══ Records provided

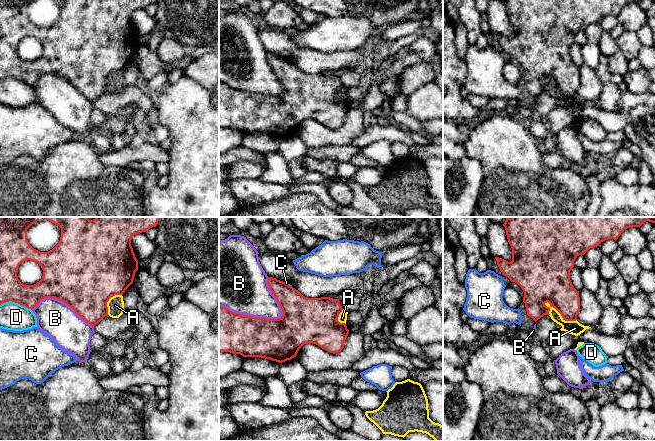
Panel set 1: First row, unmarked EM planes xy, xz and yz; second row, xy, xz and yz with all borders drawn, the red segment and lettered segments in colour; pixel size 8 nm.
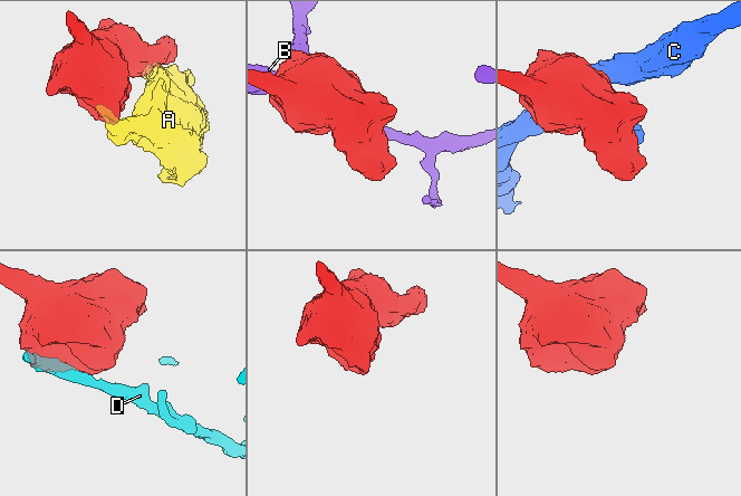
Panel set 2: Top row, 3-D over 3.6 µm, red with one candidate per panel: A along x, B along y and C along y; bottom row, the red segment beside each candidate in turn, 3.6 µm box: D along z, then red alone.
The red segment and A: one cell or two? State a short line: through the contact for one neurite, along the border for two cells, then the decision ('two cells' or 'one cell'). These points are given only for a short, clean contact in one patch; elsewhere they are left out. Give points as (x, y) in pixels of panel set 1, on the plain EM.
line yz (544, 79), (547, 82), (553, 83), (565, 96), (576, 96); two cells

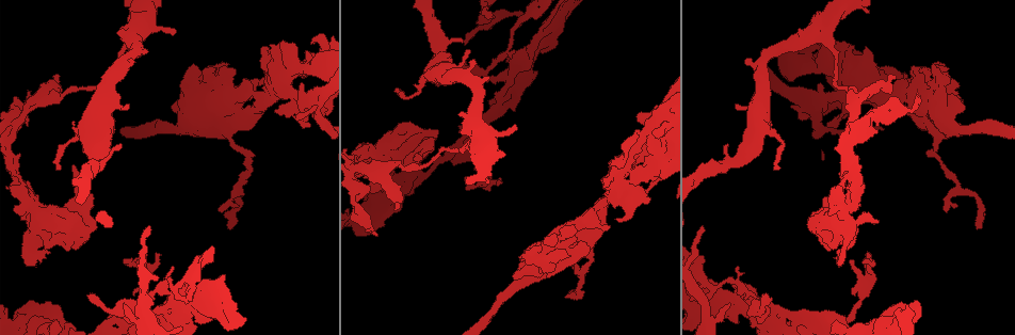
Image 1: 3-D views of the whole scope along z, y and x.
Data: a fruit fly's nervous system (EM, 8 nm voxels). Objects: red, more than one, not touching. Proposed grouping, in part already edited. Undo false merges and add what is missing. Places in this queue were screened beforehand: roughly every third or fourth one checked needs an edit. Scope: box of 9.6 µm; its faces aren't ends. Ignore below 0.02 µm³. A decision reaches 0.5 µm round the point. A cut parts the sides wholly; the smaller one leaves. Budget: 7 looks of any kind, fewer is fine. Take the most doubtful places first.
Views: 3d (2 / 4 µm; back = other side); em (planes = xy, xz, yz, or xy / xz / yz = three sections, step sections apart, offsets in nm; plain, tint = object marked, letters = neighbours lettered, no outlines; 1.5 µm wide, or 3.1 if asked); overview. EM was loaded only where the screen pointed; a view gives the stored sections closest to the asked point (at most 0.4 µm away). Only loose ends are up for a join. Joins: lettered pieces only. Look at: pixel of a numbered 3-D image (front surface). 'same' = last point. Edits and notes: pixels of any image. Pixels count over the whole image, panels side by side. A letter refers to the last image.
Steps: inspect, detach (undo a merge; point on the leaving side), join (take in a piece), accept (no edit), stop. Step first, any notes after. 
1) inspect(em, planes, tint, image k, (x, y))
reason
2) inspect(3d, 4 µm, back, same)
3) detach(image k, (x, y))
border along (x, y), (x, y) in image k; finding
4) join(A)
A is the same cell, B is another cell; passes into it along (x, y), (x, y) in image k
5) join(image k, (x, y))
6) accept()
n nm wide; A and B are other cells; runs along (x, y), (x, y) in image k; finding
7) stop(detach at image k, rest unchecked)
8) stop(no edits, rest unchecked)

inspect(3d, 4 µm, image 1, (370, 233))
thin end

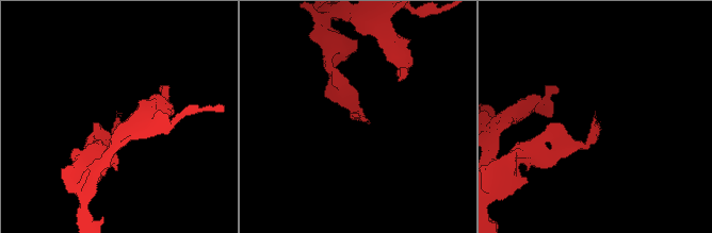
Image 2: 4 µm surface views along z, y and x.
inspect(em, yz, step 8, tint, image 2, (360, 116))
now the EM

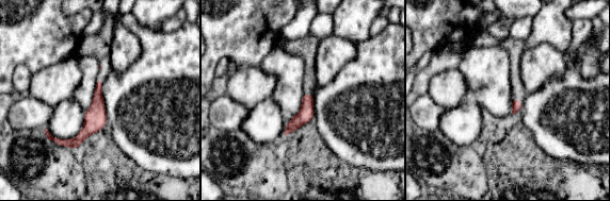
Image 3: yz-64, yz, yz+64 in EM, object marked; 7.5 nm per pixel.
inspect(em, planes, letters, same)

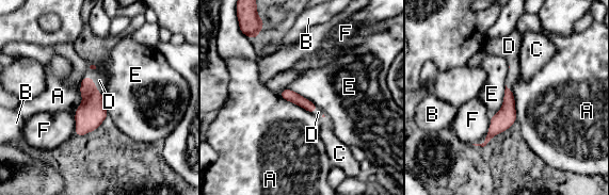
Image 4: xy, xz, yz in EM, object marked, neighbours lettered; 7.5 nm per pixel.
join(D)
D is the same cell, A, B, C, E and F are other cells; passes into it along (92, 112), (94, 84), (99, 80) in image 4; it goes on there

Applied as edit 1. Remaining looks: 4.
inspect(em, planes, letters, image 1, (133, 292))
tapers out

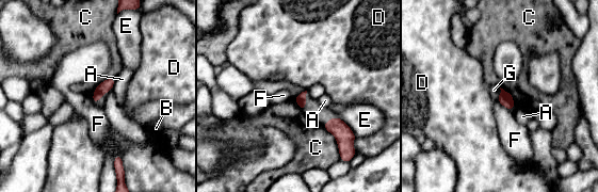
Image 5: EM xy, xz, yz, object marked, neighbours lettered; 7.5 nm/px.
accept()
80 nm wide; A, B, C, D, E, F and G are other cells; border along (497, 100), (513, 111) in image 5; none of them fits

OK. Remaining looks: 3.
inspect(em, xy, step 4, letters, image 1, (767, 295))
long arm stops here

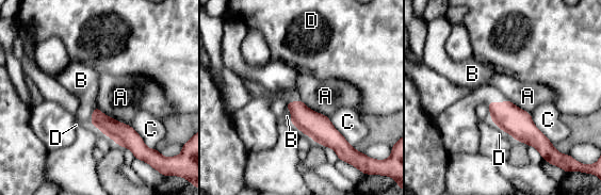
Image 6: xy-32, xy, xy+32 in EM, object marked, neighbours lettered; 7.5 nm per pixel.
accept()
A, B, C and D are other cells; border along (328, 117), (334, 127), (353, 147) in image 6; none of them fits

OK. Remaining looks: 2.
stop(join at image 4, rest unchecked)

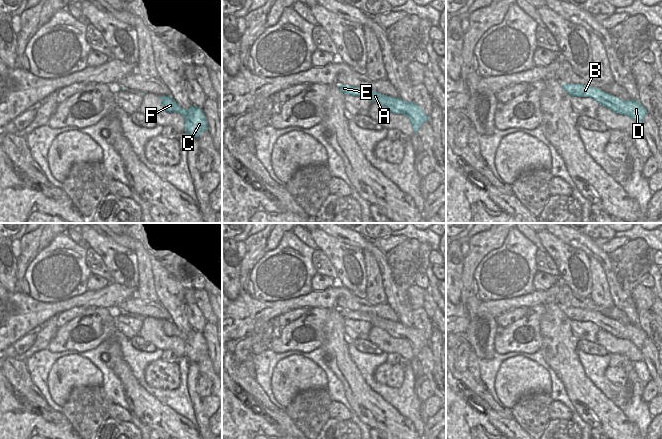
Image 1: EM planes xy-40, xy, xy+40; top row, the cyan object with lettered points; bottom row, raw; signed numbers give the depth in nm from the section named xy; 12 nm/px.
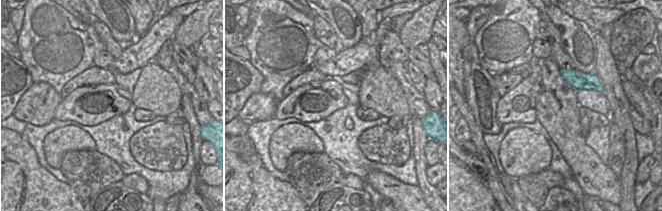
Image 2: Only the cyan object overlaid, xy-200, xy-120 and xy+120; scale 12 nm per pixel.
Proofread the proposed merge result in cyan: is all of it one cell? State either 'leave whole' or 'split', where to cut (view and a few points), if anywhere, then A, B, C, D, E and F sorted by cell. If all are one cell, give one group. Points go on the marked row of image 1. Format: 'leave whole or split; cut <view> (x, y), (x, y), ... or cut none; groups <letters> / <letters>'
leave whole; cut none; groups A B C D E F

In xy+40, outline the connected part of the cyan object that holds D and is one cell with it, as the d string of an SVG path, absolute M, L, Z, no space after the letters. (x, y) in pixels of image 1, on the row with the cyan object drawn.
M561 84L564 90L570 96L590 97L597 101L600 105L612 110L617 114L629 116L636 121L638 125L642 125L644 117L648 114L647 110L638 100L624 101L616 96L582 84Z

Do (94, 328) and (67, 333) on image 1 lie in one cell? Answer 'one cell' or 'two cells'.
one cell

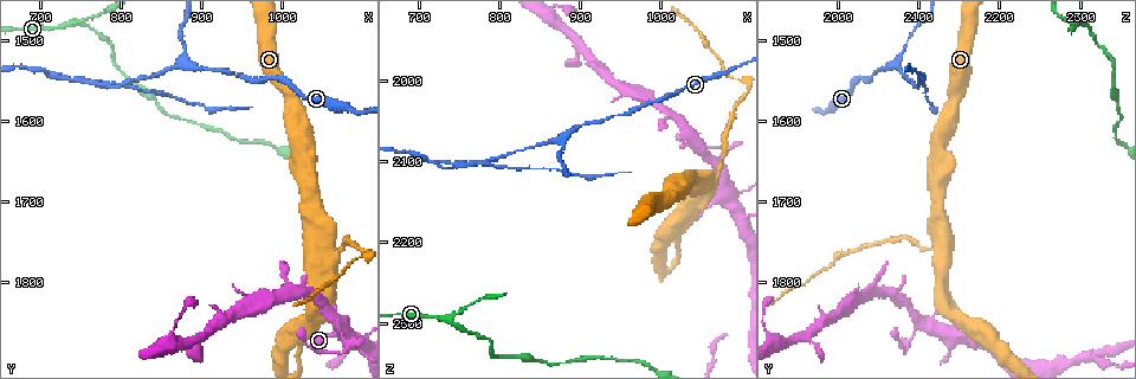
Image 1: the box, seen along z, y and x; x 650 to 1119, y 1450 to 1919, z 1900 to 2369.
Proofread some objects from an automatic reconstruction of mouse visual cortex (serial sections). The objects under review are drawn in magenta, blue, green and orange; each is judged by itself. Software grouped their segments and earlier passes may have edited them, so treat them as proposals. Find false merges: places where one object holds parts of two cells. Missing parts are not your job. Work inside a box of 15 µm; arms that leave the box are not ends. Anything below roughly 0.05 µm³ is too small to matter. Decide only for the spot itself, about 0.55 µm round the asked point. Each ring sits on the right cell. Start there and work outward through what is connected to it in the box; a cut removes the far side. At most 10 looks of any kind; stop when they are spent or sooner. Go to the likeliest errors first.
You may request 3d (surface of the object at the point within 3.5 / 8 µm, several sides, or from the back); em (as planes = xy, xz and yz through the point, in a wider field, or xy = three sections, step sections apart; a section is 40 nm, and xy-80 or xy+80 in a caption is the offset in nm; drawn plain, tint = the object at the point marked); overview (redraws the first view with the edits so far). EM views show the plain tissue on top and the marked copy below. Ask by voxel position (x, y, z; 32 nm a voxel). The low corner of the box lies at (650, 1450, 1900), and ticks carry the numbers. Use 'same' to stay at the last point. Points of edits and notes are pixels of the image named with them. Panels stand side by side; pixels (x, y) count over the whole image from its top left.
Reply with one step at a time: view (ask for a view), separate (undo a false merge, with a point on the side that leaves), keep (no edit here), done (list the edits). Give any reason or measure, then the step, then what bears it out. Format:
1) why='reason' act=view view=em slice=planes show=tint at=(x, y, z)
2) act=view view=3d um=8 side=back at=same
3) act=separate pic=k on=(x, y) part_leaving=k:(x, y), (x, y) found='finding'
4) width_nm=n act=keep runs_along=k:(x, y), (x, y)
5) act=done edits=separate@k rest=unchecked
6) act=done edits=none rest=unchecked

why='a narrow waist' act=view view=em slice=xy step=1 show=tint at=(1090, 1770, 1995)

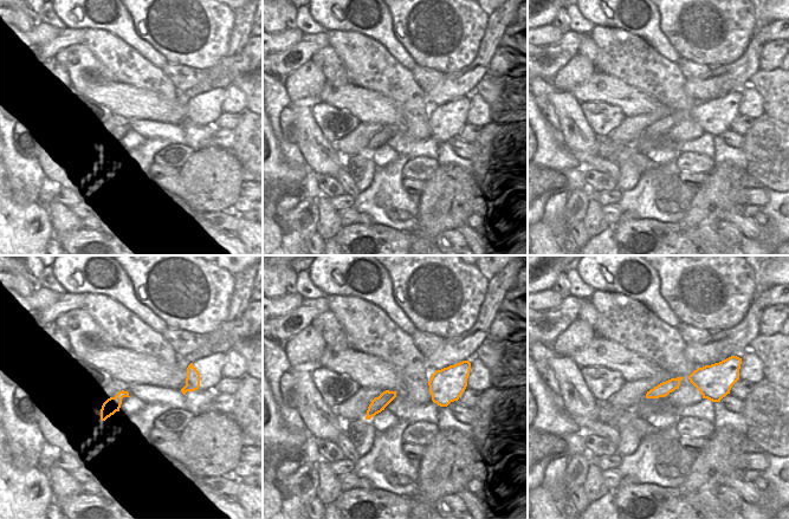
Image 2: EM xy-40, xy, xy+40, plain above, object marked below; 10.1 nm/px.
why='wider look' act=view view=3d um=3.5 at=same

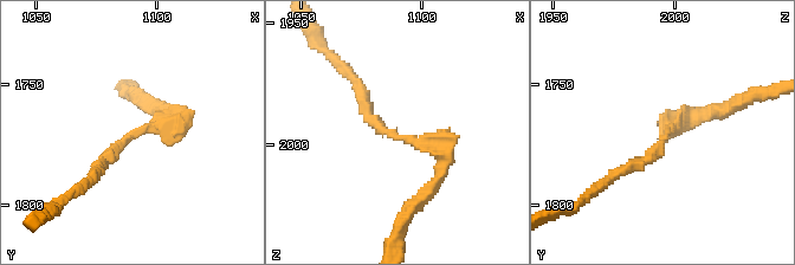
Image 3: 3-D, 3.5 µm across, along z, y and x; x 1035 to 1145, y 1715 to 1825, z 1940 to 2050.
act=keep runs_along=3:(438, 176), (445, 155), (387, 134), (361, 85) found='all the same cell'

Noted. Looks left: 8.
why='small branch off a trunk' act=view view=3d um=8 at=(1070, 1850, 2105)

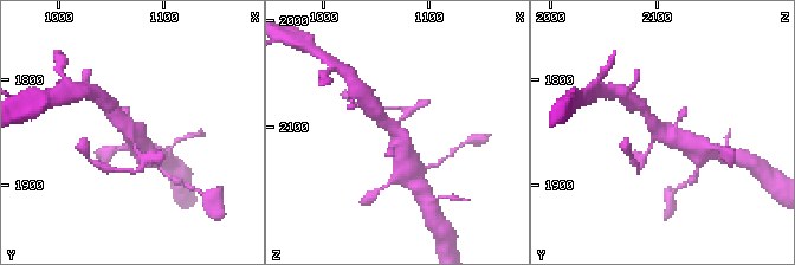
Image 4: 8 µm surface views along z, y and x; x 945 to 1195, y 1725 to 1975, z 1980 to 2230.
act=view view=3d um=3.5 at=(1066, 1850, 2102)

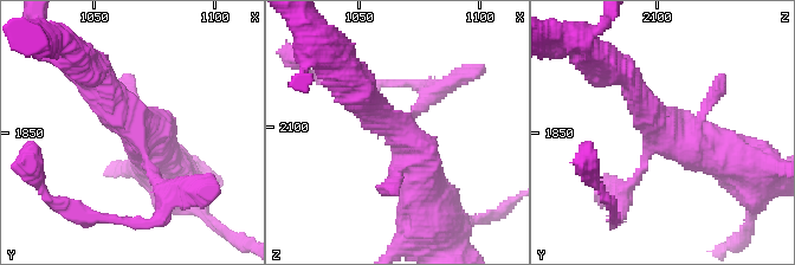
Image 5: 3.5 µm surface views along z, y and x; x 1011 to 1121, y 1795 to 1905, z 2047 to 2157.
why='need the tissue' act=view view=em slice=xy step=3 show=tint at=(1067, 1850, 2104)

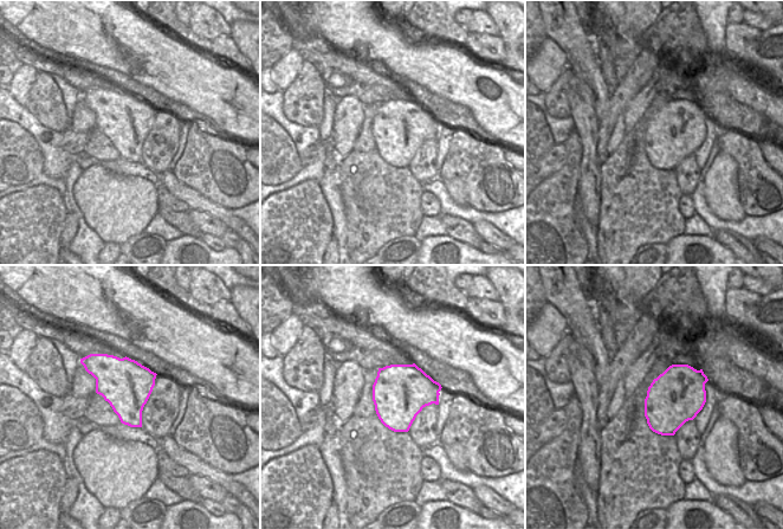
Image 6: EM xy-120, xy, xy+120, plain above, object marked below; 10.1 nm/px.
act=keep runs_along=5:(731, 156), (665, 131), (622, 73) found='all the same cell'

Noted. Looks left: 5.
why='side arm on a straight run' act=view view=3d um=3.5 at=(885, 1535, 2070)

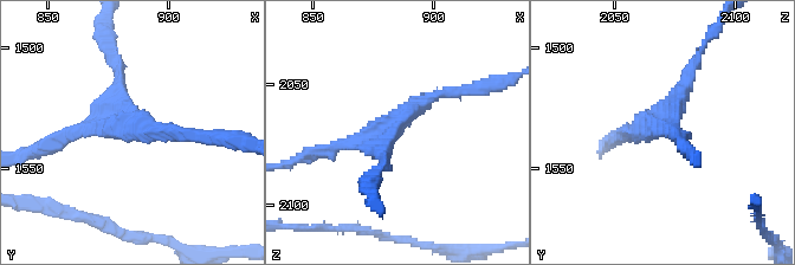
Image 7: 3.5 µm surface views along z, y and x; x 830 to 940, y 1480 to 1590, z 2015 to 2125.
why='need the tissue' act=view view=em slice=xy step=1 show=tint at=(880, 1533, 2068)

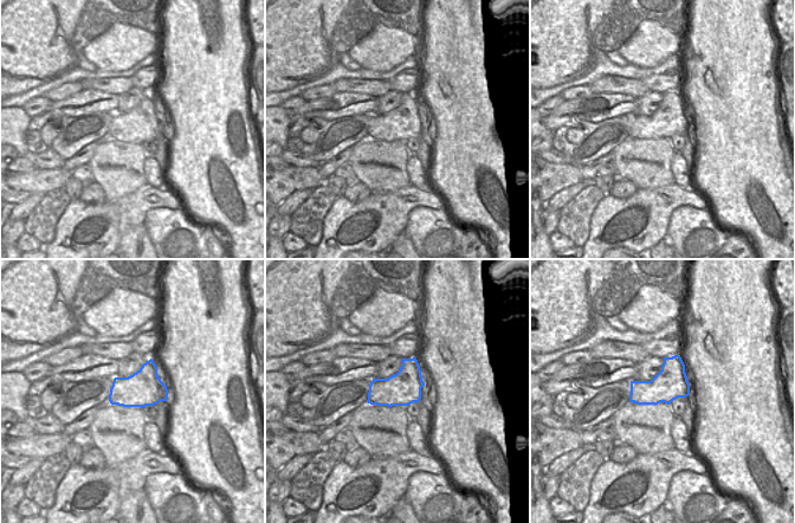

════

• **Work order**
Pictures excluded, transcribe the listing above exactly from the line with "Applied as edit 1. Remaining looks: 4." through the line with "Image 2: Only", and no further.

• **Answer box**
Applied as edit 1. Remaining looks: 4.
inspect(em, planes, letters, image 1, (133, 292))
tapers out

Image 5: EM xy, xz, yz, object marked, neighbours lettered; 7.5 nm/px.
accept()
80 nm wide; A, B, C, D, E, F and G are other cells; border along (497, 100), (513, 111) in image 5; none of them fits

OK. Remaining looks: 3.
inspect(em, xy, step 4, letters, image 1, (767, 295))
long arm stops here

Image 6: xy-32, xy, xy+32 in EM, object marked, neighbours lettered; 7.5 nm per pixel.
accept()
A, B, C and D are other cells; border along (328, 117), (334, 127), (353, 147) in image 6; none of them fits

OK. Remaining looks: 2.
stop(join at image 4, rest unchecked)

Image 1: EM planes xy-40, xy, xy+40; top row, the cyan object with lettered points; bottom row, raw; signed numbers give the depth in nm from the section named xy; 12 nm/px.
Image 2: Only the cyan object overlaid, xy-200, xy-120 and xy+120; scale 12 nm per pixel.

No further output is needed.